I'm listening to the Talk of the Nation as I prepare for tonight's hanging at the gallery. The topic is The Anatomy of the Nightmare. The definition of a nightmare is a dream so bad it wakes you up. Sleep labs found that something like 70% of all dreams are negative.
Question everything. What is a dream? What is sleep and how is it different from being awake? Let's accept for a moment that being awake and being asleep are fundamentally the same. That is, they are both mechanisms through which we process our emotions and concerns.
In college, I was briefly involved with Brendan who had a very bad reputation. I didn't care, but I heard the stories from the gossips and speculated on how they correlated with the stories of his life that he told me. I won't go into the details. This is relevant bc one of his speech -isms was to call all kinds of his life experiences "nightmares". I found it aptly descriptive and began using it too.

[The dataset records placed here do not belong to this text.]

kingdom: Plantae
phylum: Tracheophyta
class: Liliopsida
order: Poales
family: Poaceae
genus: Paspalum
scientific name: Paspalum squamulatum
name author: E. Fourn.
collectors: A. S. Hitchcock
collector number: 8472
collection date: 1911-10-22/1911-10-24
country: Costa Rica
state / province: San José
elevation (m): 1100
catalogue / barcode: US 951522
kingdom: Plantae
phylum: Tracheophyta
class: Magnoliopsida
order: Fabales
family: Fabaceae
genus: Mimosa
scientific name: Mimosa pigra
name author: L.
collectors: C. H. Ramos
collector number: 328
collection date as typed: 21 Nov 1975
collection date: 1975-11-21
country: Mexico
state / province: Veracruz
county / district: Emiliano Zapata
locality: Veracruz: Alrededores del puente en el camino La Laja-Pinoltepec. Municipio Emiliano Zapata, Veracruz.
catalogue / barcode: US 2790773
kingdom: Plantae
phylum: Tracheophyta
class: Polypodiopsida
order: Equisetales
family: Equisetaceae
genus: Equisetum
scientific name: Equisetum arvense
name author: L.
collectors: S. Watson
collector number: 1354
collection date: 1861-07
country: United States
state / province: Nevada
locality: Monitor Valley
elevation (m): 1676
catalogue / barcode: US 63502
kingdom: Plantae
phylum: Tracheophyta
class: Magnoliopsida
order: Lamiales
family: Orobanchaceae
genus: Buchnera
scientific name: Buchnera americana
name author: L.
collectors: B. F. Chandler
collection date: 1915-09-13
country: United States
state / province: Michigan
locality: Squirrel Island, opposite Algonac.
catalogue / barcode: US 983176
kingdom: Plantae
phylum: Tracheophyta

A nightmare, then, is something that happens (in life) that is so negative it wakes us up. It throws us out of our patterns. It bring us consciousness to our actions and how they relate to our values. My relationship (lowecase "r") with Brendan was not a nightmare; my Relationship with Jared was. I've had a few jobs that were nightmares. I even had a living experience that was a nightmare once.
If 70% of all dreams are negative, dreams so bad you wake up are nightmares, and waking life isn't nearly so negative, maybe a waking "nightmare" isn't necessarily always negative. On the other hand, maybe we need a new word for that. I've had many positive life experiences that have caused me to "wake up" to my actions and how they relate to my values.